# SEAOC Vol 2 - Example 5 part 9c - Subdiaphragm Question



## Agostage (Jan 26, 2014)

Referencing SEAOC Vol 2 (2009) - Example 5 part 9c

Tilt-Up building with wood flexible diaphram:

pg. 305

In this example the main diaphragm is designed for the N-S direction and a nailing zone diagram is created to reflect the varying shear demand that exists (The E-W direction is not shown but would need to be computed in practice).

In part 9c. a subdiaphragm is designed in the E-W direction (using out-of-plane Fp forces), simple beam analysis to yield a shear demand.

However, they use the previous main diaphragm N-S capacities to compare to the subdiaphragm shears developed from an E-W load. Is this correct?
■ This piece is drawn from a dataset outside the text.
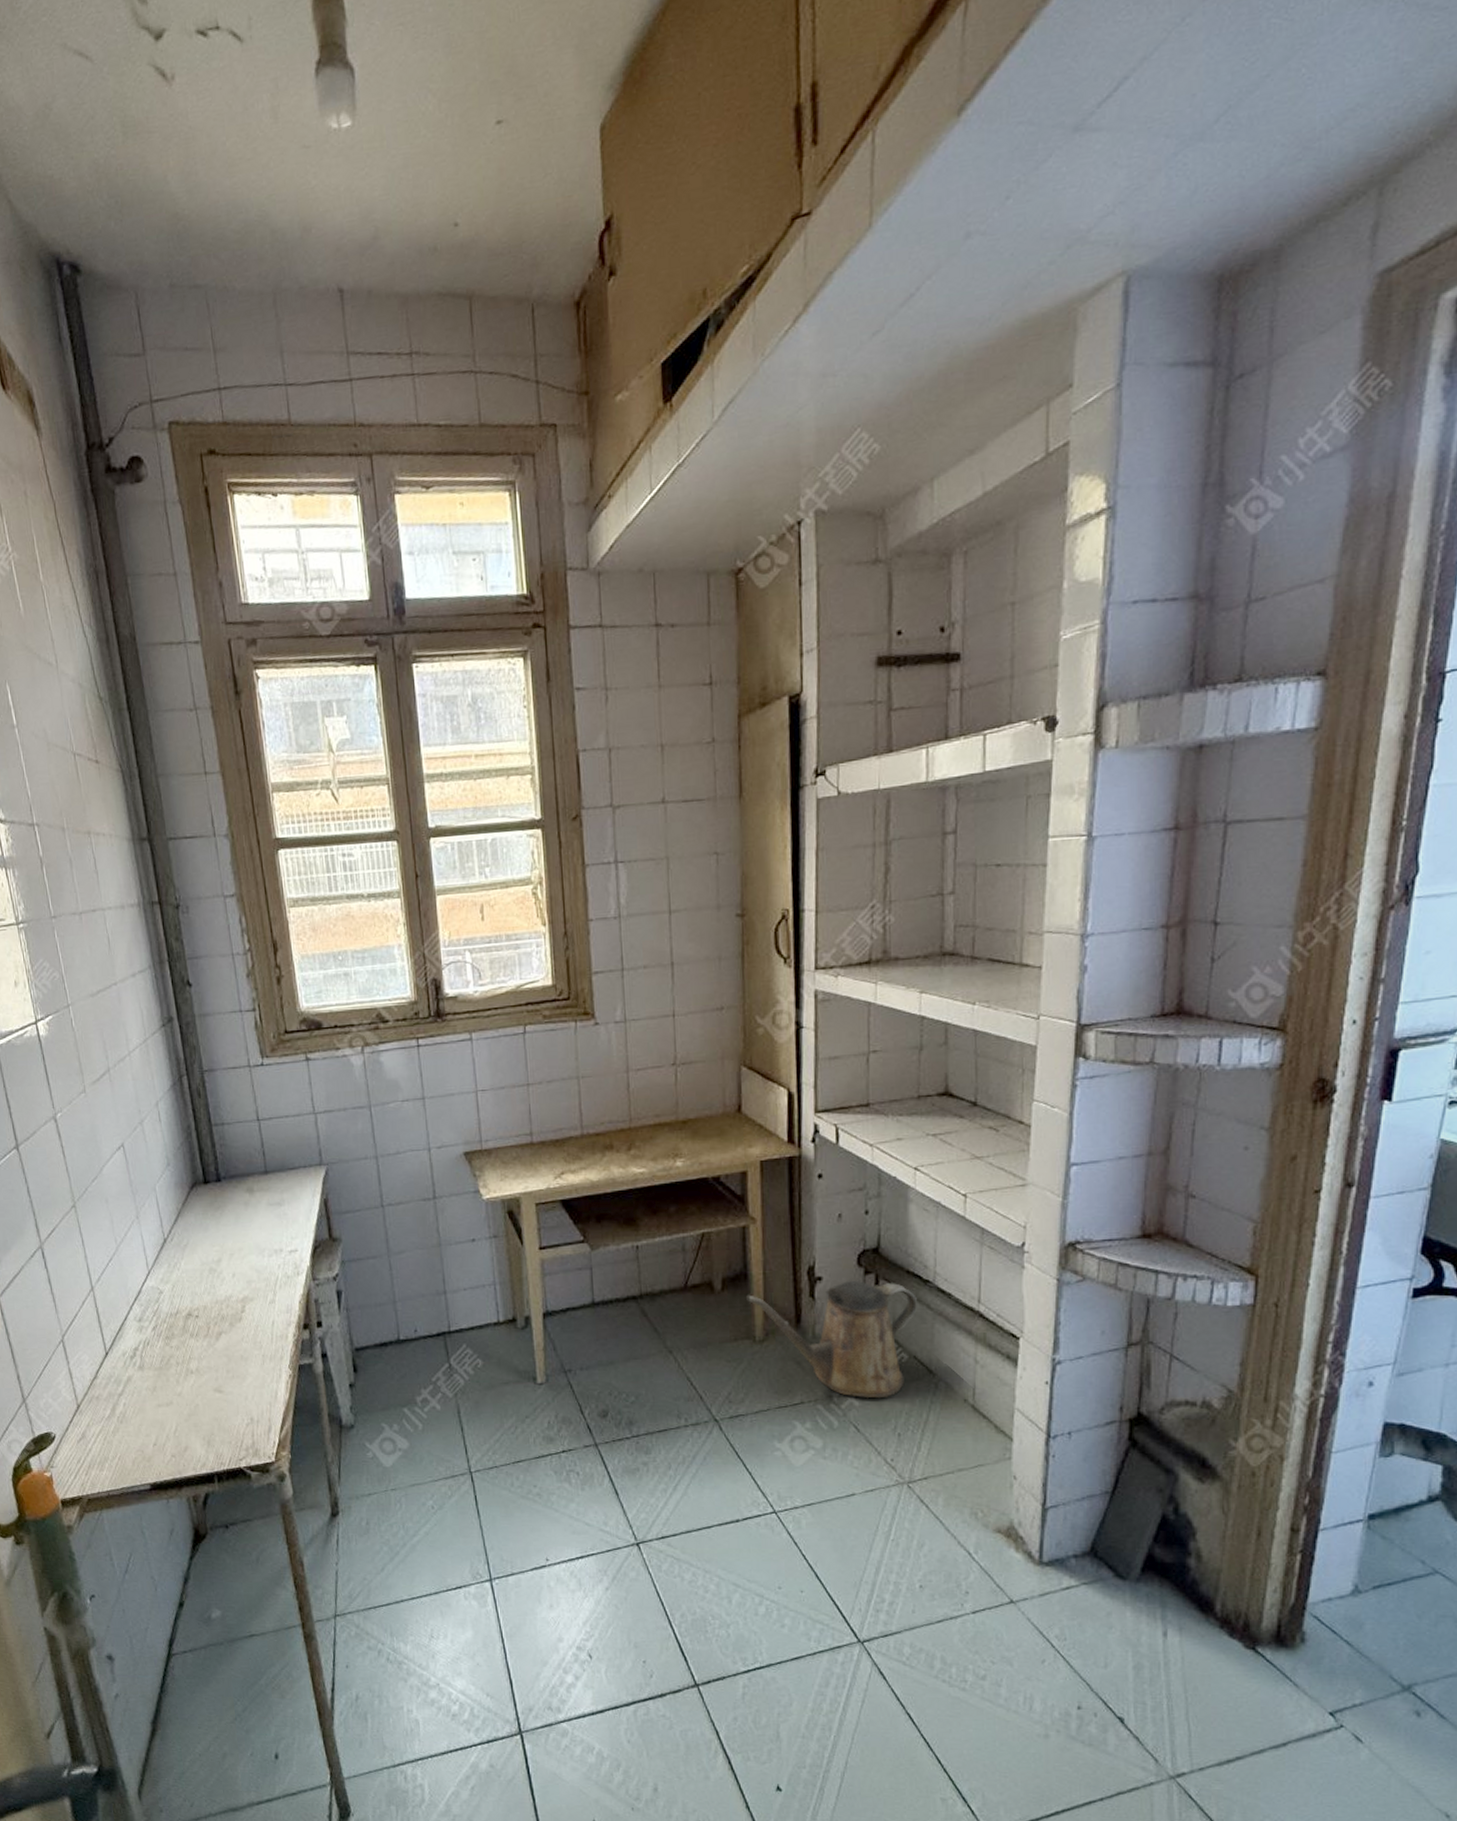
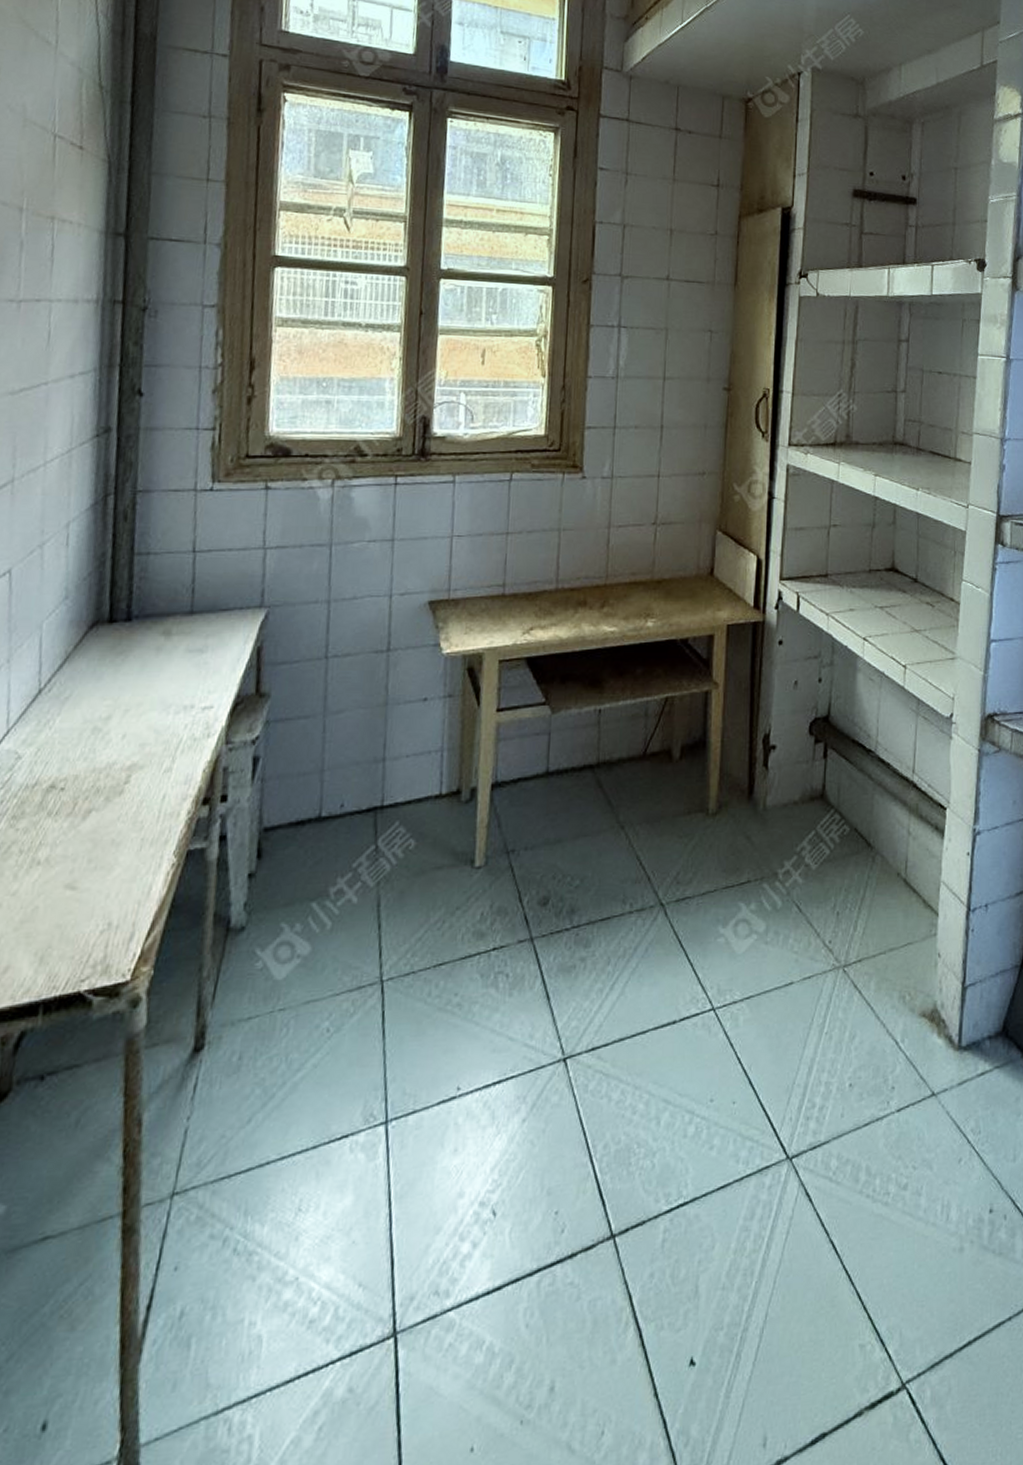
watering can: present [746,1281,918,1399] -> none [703,750,861,875]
It seems to me that the main diaphragm in the N-S direction is a NDS Case 4 while the subdiaphragm is a Case 2 that should be checked against the main diaphragm E-W capacities.

Appreciate any guidance.


----------



## Agostage (Jan 28, 2014)

They do the same thing in this APA diaphragm guide:

http://www.ce.udel.edu/courses/CIEG407/APA%20Diaphragms%20and%20Shear%20Walls.pdf

Example 12 subdiaphragm assumes Example 10 main diaphragm capacities, shears not in the same direction.


----------



## Agostage (Feb 3, 2014)

Is the question clear? If the question isn't clear I can write something up. I have the question out to a couple wood design experts and I will follow-up with the responses here.


----------



## TehMightyEngineer (Feb 4, 2014)

I don't have my SEAOC in front of me so I can't reference the question but, from what you described; yes the two diaphragms would have different capacities.


----------